EMA’s pilot was designed to speed up the approval of new drugs by requiring less trial evidence before marketing approval, making up for it by intensive post-marketing surveillance to confirm efficacy and safety as the use of the drugs expanded. This process was originally aimed at areas of unmet need, but its critics were alarmed that the NEJM article seemed to expand it to all new medicines and to claim that it could cut drug prices—normally considered not to be a regulator’s job.
The implication, said the European Public Health Alliance briefing paper, is that fast track, light regulation will be applied to approvals for all new medicines—“a fundamental regulatory change through the back door.”
A second concern is that the proposal abandons the gold standard for medical evidence, the randomised controlled trial, and replaces it with observational trials and post-marketing surveillance. Jefferson warned of a huge literature going back to the late 1980s that observational evidence overestimated or gave the wrong answers when compared with randomised controlled trials.
And, even if that evidence put the drug in a bad light, the letter said, “once market entry is achieved it may be difficult to temper demand even if the drug is revealed to be less effective or more harmful than initially believed.” Jefferson said that it was “extraordinary” that the names of the drugs so far considered in the programme were not known.

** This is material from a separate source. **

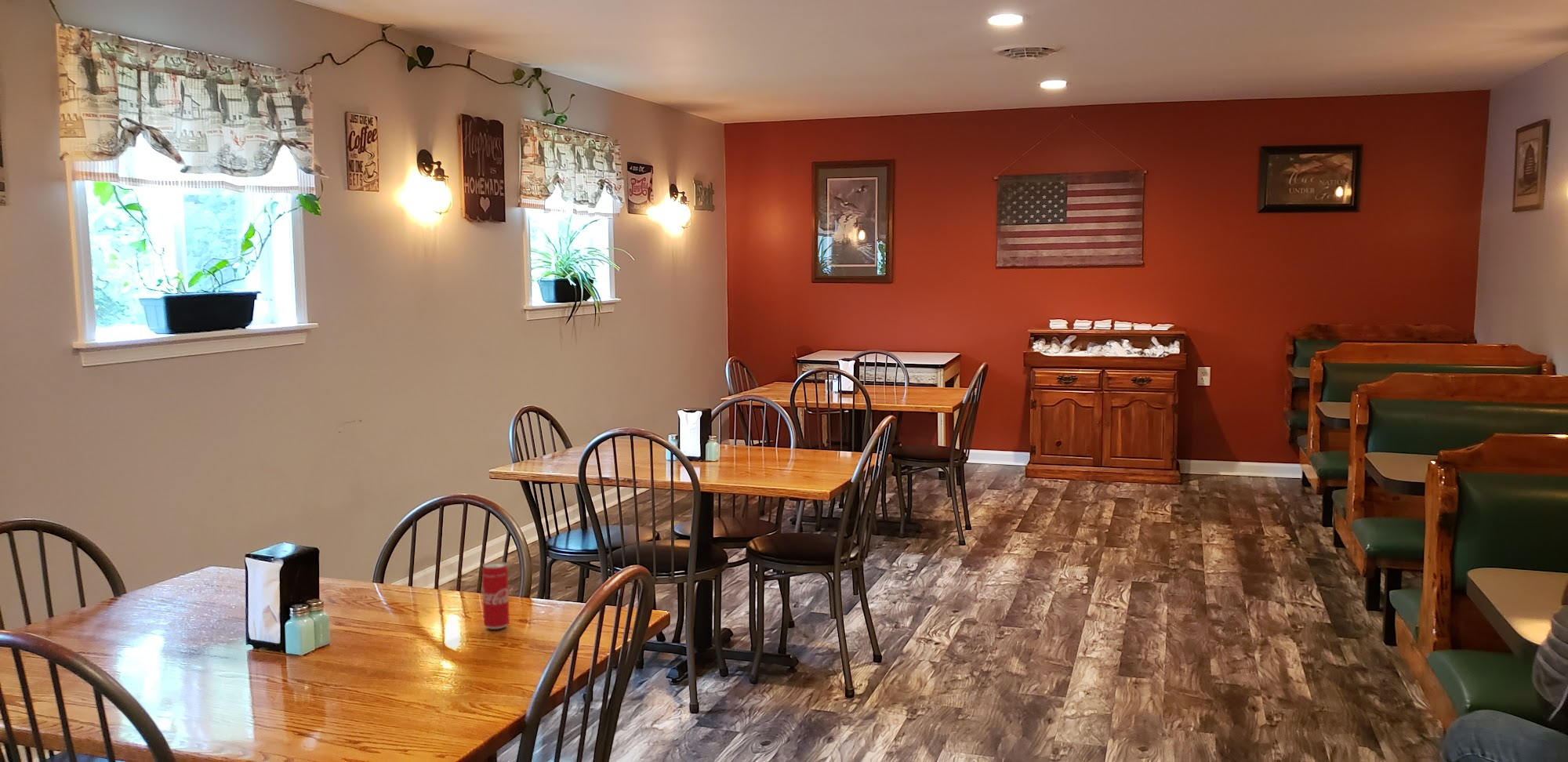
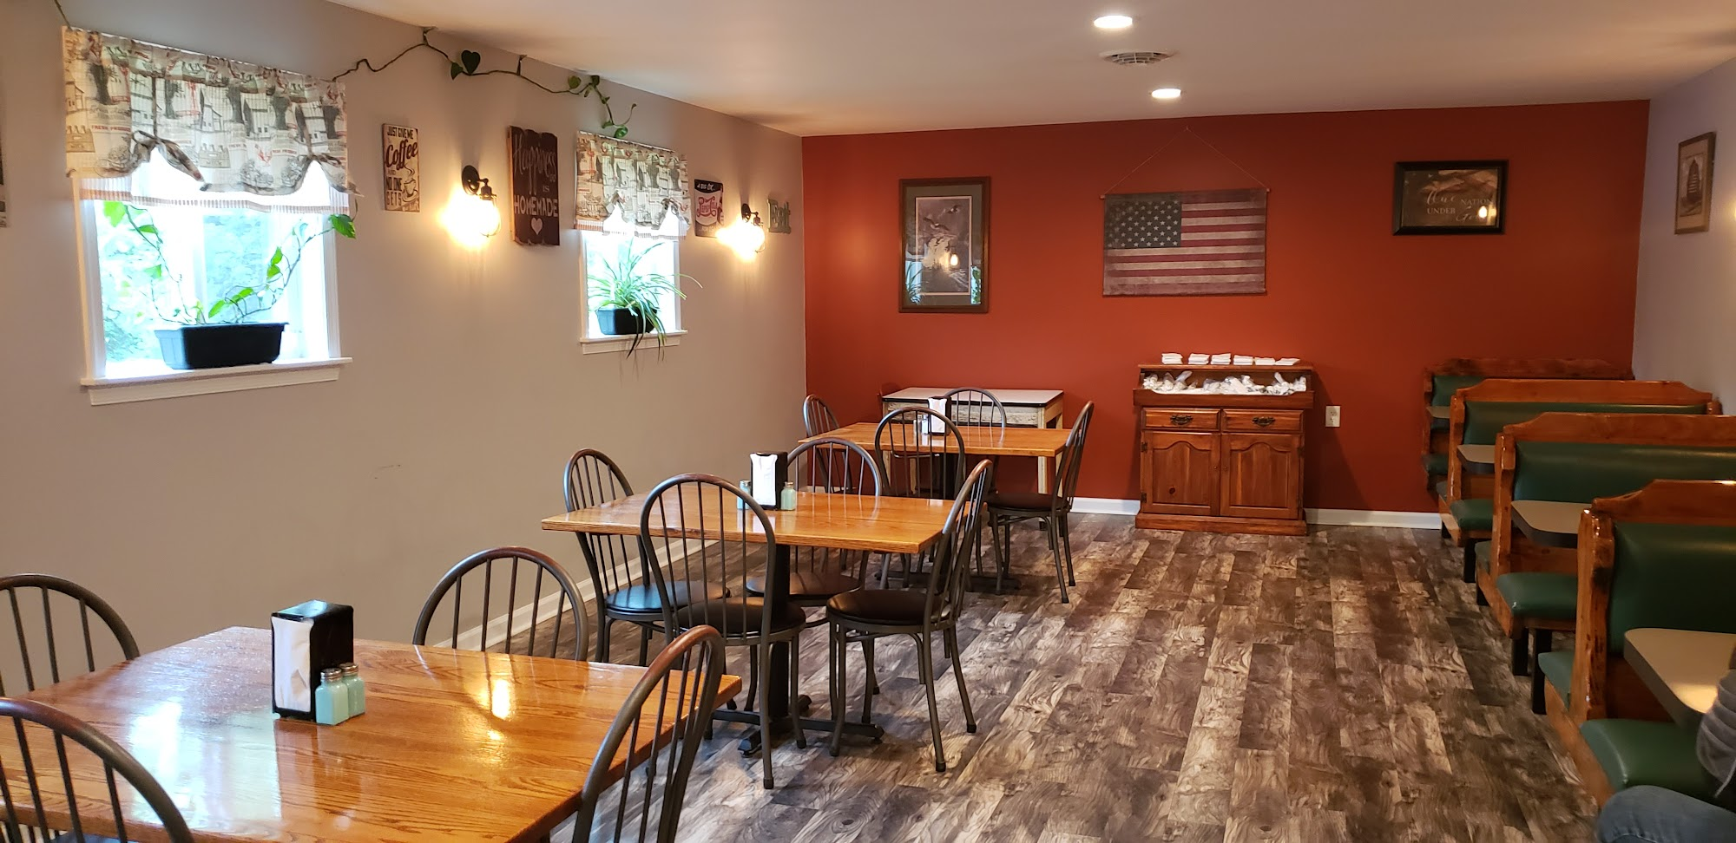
- beverage can [481,561,510,630]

The letter also sought reassurances that, if any drug is authorised, the post-surveillance plan must be agreed and legally binding and must follow an agreed protocol, and that the EMA will inform the public of any sanctions taken against companies that fail to comply. It acknowledged that adaptive pathways could be beneficial but emphasised a need to communicate the uncertainty involved to any patients receiving the treatment, since they will occupy an intermediary role between patients and research participants. “We expect all documents relating to adaptive pathways to be made public expeditiously,” the letter added.
An EMA spokeswoman told The BMJ that it would publish the letter on its own website, together with a response, in the next two to three weeks.